EXERCISE DETAILS :: Will you write out the data exactly, excluding every picture?

EXTRACTED ENTRIES ::
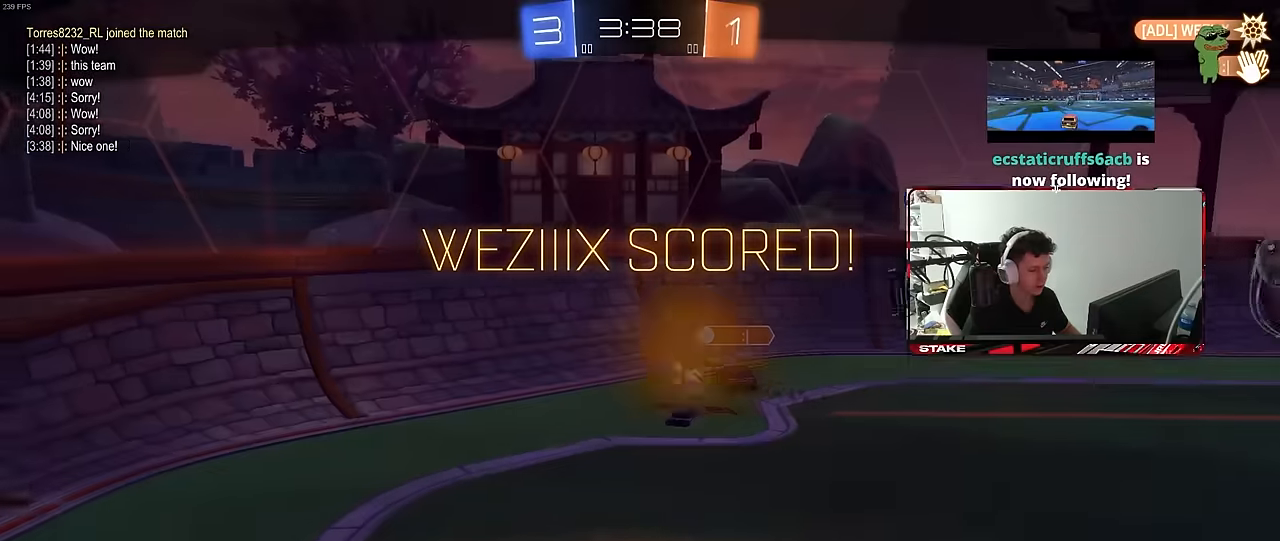
{"keys": [], "mouse": ["right"], "mouse_move": "still", "events": [[67, "s", "down"], [250, "shift", "up"], [300, "s", "up"], [350, "d", "up"], [400, "mouse_right", "down"]]}
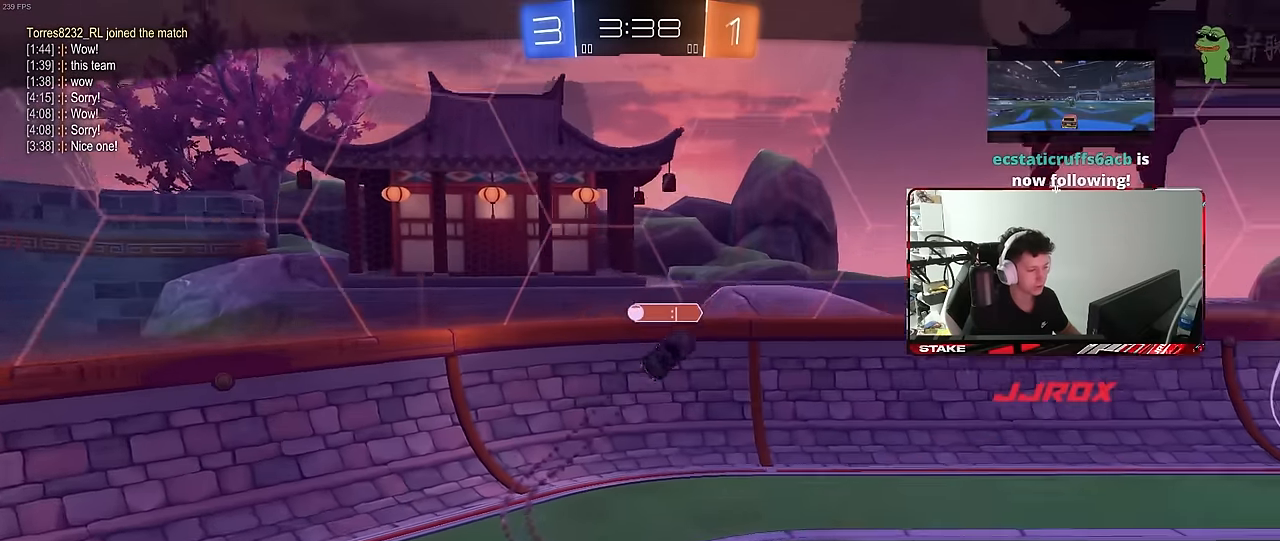
{"keys": [], "mouse": ["right"], "mouse_move": "still", "events": [[133, "mouse_right", "up"], [183, "mouse_right", "down"], [367, "mouse_right", "up"], [467, "mouse_right", "down"]]}
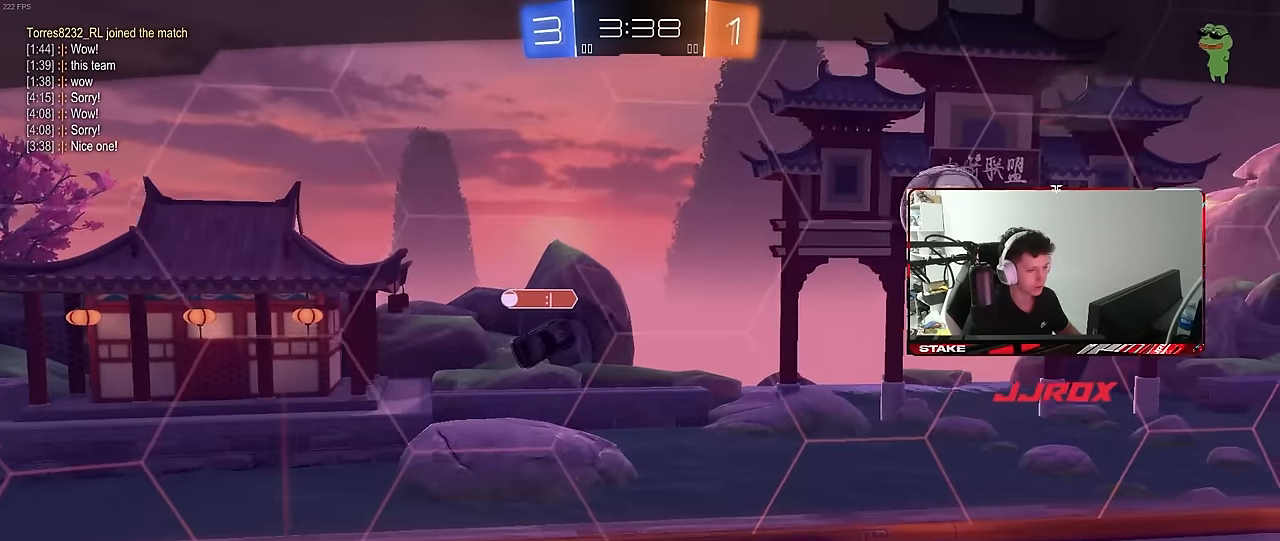
{"keys": [], "mouse": ["right"], "mouse_move": "still", "events": [[150, "mouse_right", "up"], [200, "mouse_right", "down"], [383, "mouse_right", "up"], [433, "mouse_right", "down"]]}
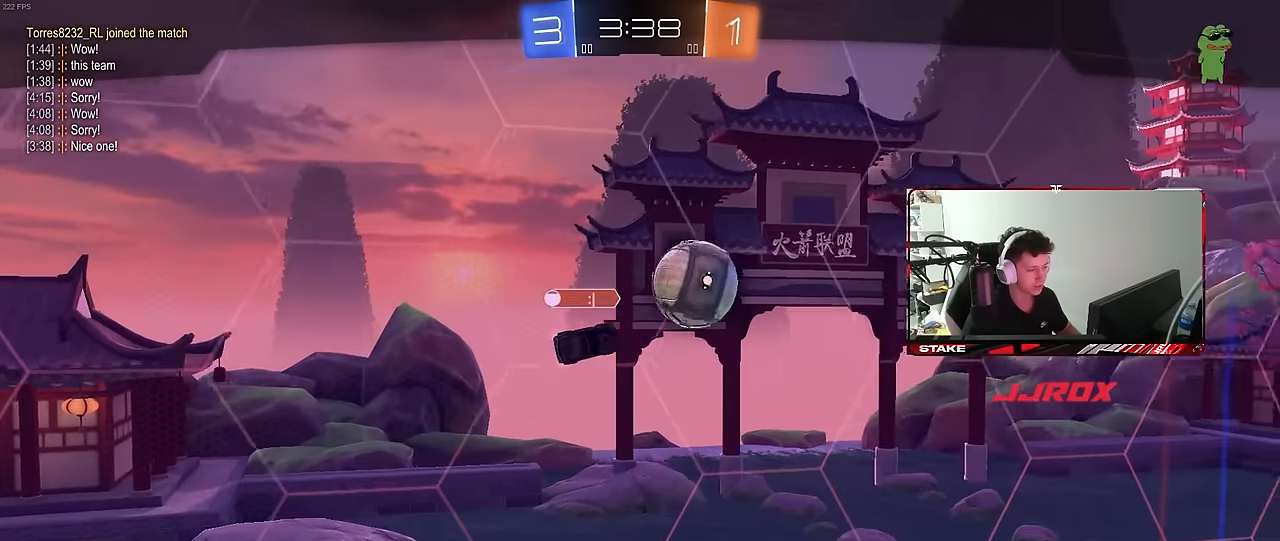
{"keys": [], "mouse": ["right"], "mouse_move": "still", "events": [[400, "mouse_right", "up"], [450, "mouse_right", "down"]]}
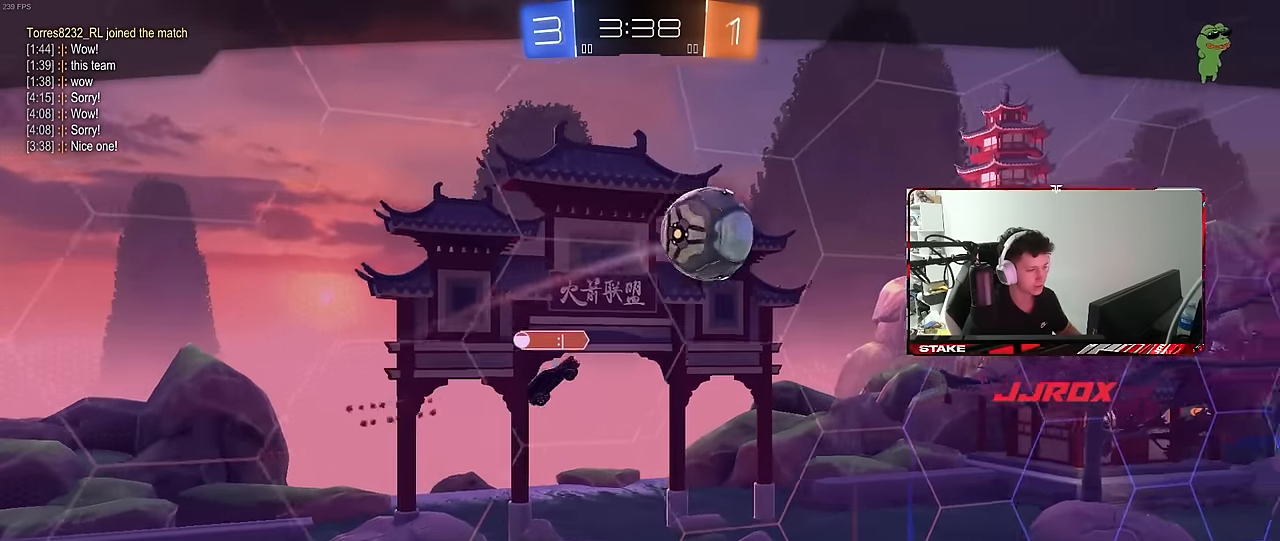
{"keys": [], "mouse": [], "mouse_move": "still", "events": [[183, "mouse_right", "up"], [233, "mouse_right", "down"], [467, "mouse_right", "up"]]}
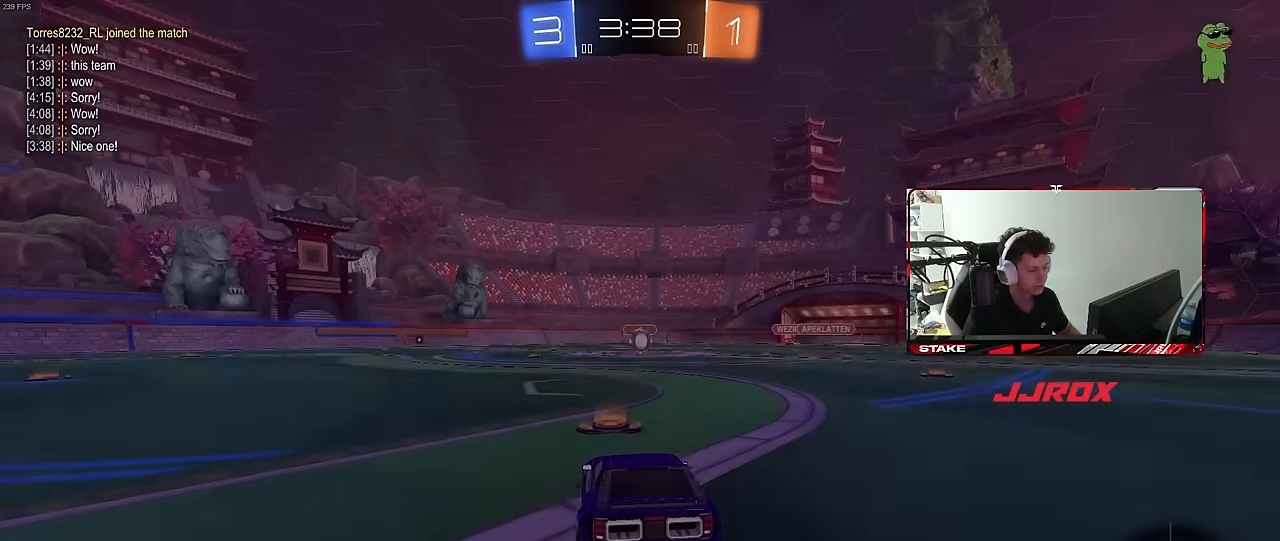
{"keys": [], "mouse": [], "mouse_move": "still", "events": [[17, "mouse_right", "down"], [200, "mouse_right", "up"], [233, "tab", "down"], [283, "mouse_wheel", "down"], [433, "mouse_wheel", "up"], [433, "tab", "up"]]}
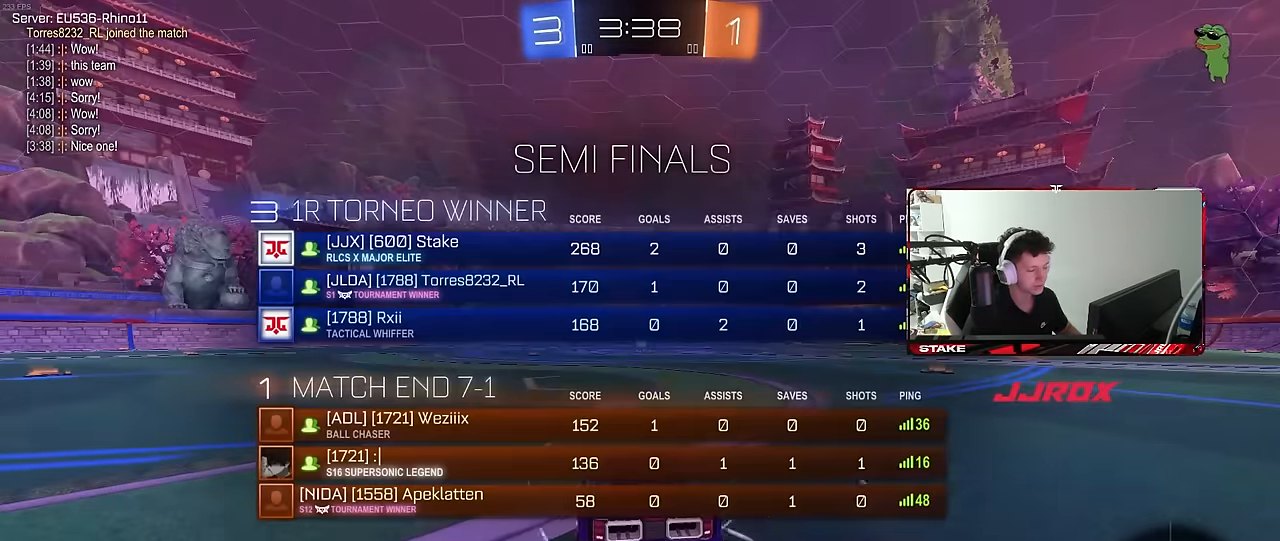
{"keys": [], "mouse": ["wheel"], "mouse_move": "still", "events": [[17, "mouse_wheel", "down"], [67, "z", "down"], [117, "mouse_wheel", "up"], [167, "x", "down"], [217, "z", "up"], [250, "mouse_wheel", "down"], [300, "x", "up"], [400, "mouse_wheel", "up"], [483, "mouse_wheel", "down"]]}
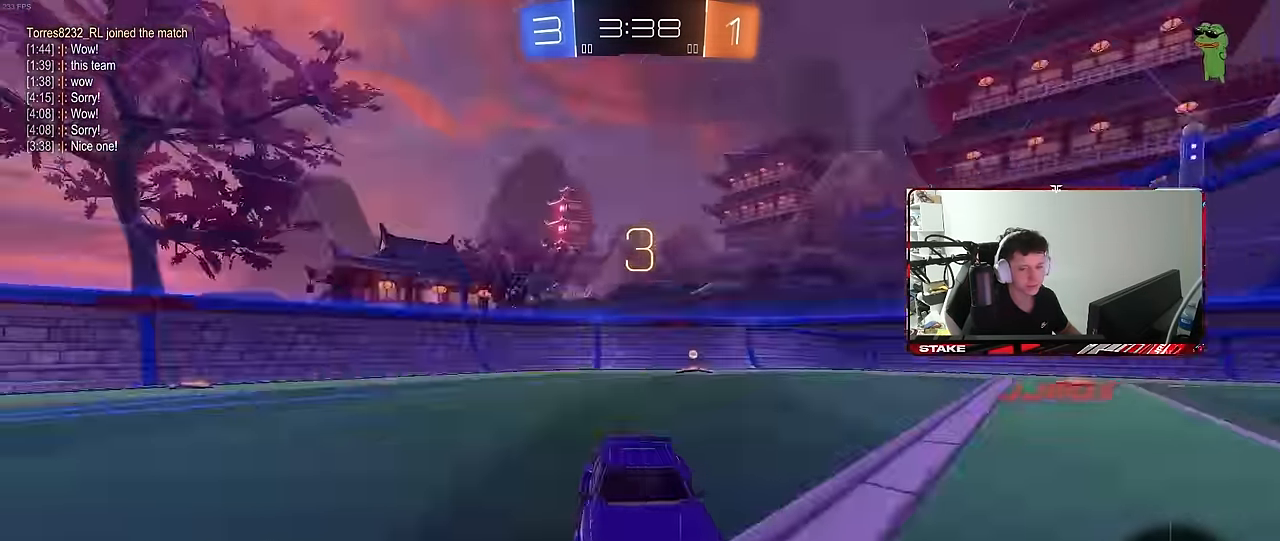
{"keys": [], "mouse": ["wheel"], "mouse_move": "still", "events": [[134, "mouse_wheel", "up"], [184, "mouse_wheel", "down"], [184, "z", "down"], [234, "x", "down"], [267, "z", "up"], [317, "mouse_wheel", "up"], [367, "x", "up"], [467, "mouse_wheel", "down"]]}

PROBLEM SOLUTION ::
{"keys": [], "mouse": ["right"], "mouse_move": "still", "events": [[67, "s", "down"], [250, "shift", "up"], [300, "s", "up"], [350, "d", "up"], [400, "mouse_right", "down"]]}
{"keys": [], "mouse": ["right"], "mouse_move": "still", "events": [[133, "mouse_right", "up"], [183, "mouse_right", "down"], [367, "mouse_right", "up"], [467, "mouse_right", "down"]]}
{"keys": [], "mouse": ["right"], "mouse_move": "still", "events": [[150, "mouse_right", "up"], [200, "mouse_right", "down"], [383, "mouse_right", "up"], [433, "mouse_right", "down"]]}
{"keys": [], "mouse": ["right"], "mouse_move": "still", "events": [[400, "mouse_right", "up"], [450, "mouse_right", "down"]]}
{"keys": [], "mouse": [], "mouse_move": "still", "events": [[183, "mouse_right", "up"], [233, "mouse_right", "down"], [467, "mouse_right", "up"]]}
{"keys": [], "mouse": [], "mouse_move": "still", "events": [[17, "mouse_right", "down"], [200, "mouse_right", "up"], [233, "tab", "down"], [283, "mouse_wheel", "down"], [433, "mouse_wheel", "up"], [433, "tab", "up"]]}
{"keys": [], "mouse": ["wheel"], "mouse_move": "still", "events": [[17, "mouse_wheel", "down"], [67, "z", "down"], [117, "mouse_wheel", "up"], [167, "x", "down"], [217, "z", "up"], [250, "mouse_wheel", "down"], [300, "x", "up"], [400, "mouse_wheel", "up"], [483, "mouse_wheel", "down"]]}
{"keys": [], "mouse": ["wheel"], "mouse_move": "still", "events": [[134, "mouse_wheel", "up"], [184, "mouse_wheel", "down"], [184, "z", "down"], [234, "x", "down"], [267, "z", "up"], [317, "mouse_wheel", "up"], [367, "x", "up"], [467, "mouse_wheel", "down"]]}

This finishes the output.